ROLES OF COLLOIDAL MOLECULES IN STARLINGS HYPOTHESIS AND IN RETURNING INTERSTITIAL FLUID TO THE VASA-RECTA

To begin to understand the role of colloidal molecules, a simple question requires an answer: How do the solutes alter water in an aqueous solution? Hulett's answer deserves attention, namely, the water in the solution at temperature and external pressure applied to solution (T,p(e)(1)) is altered in the same way that pure water is altered by reducing the pressure applied to it by the osmotic pressure of the water at a free surface of the solution. It is nonsense to relate the lower chemical potential of water in a solution to a lower fugacity or to a lower activity of the water in the solution, since these terms have no physical meaning. It is also incorrect to attribute the lower chemical potential of the water to a lower concentration of water in the solution. Both claims are derived from the teachings of G. N. Lewis and are erroneous. Textbook accounts of the flux of fluid to and from capillaries in the kidney and other tissues are inadequate, if not in error, as they are based on these bogus claims. An understanding of the process by which colloidal proteins in plasma affect the flux of nearly protein-free fluid across the capillary endothelium must start with insights derived from the teachings of G. Hulett and H. Dixon.
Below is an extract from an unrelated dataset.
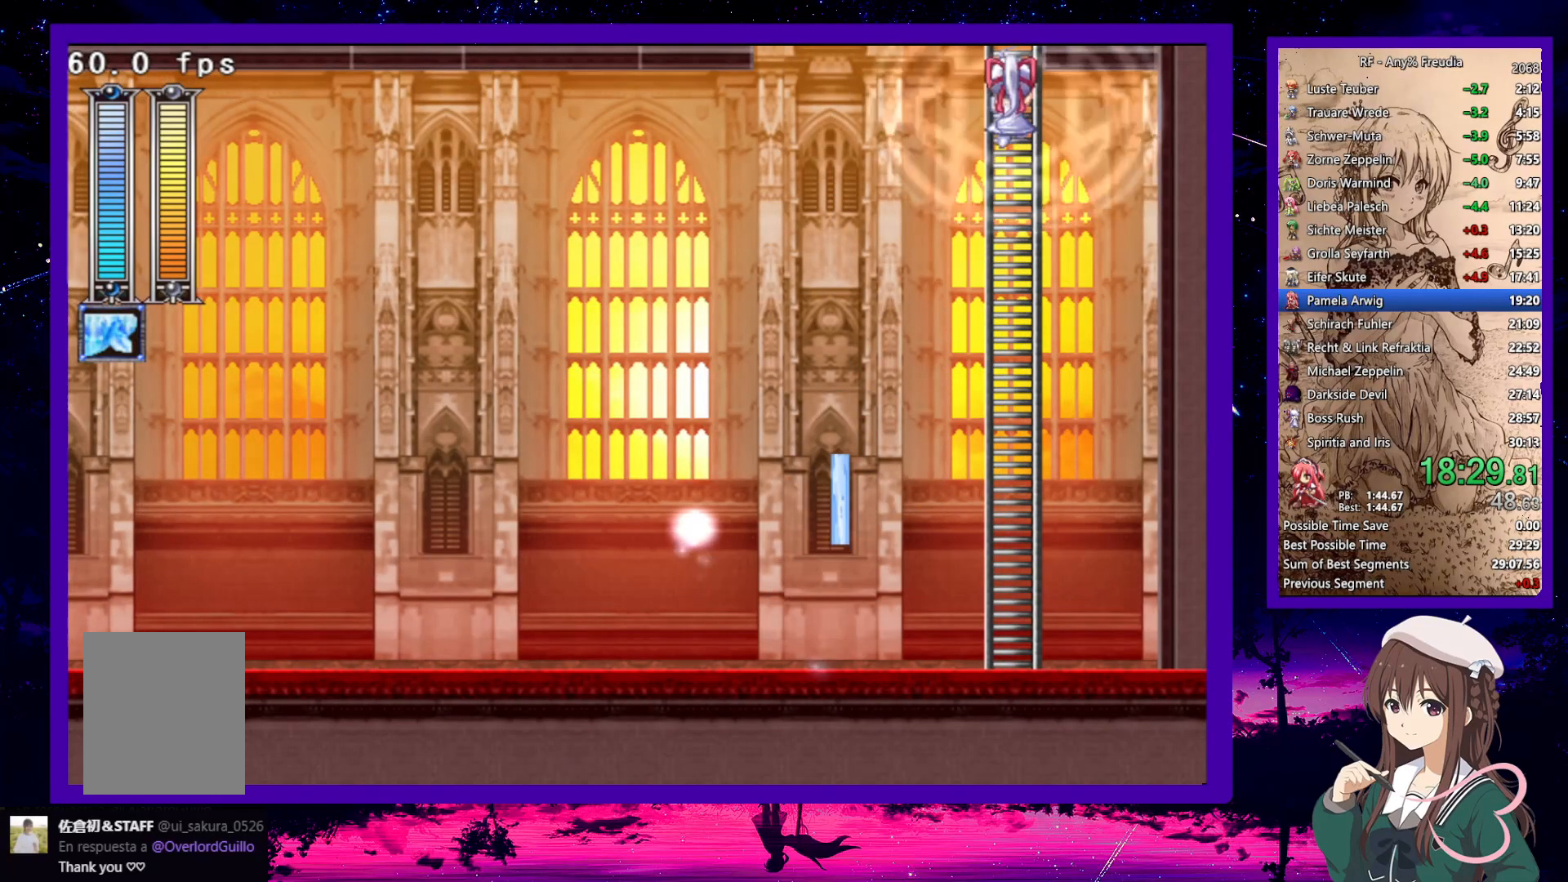
{"keys": ["left", "up"], "events": [[183, "right", "up"], [283, "left", "down"]]}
The main points are 1) colloidal molecules can exert a pressure against a membrane that reflects them and, thereby, displace a distensible membrane; 2) they can alter the internal tension of the fluid through which they diffuse when there is a concentration gradient of the molecules; and 3) only by these means can they influence the flux of plasma fluid across the capillary endothelium. However, the process is complex, since both the hydrostatic pressure and protein concentrations of fluids inside and outside the capillary vary with both position and time as plasma flows through the capillary.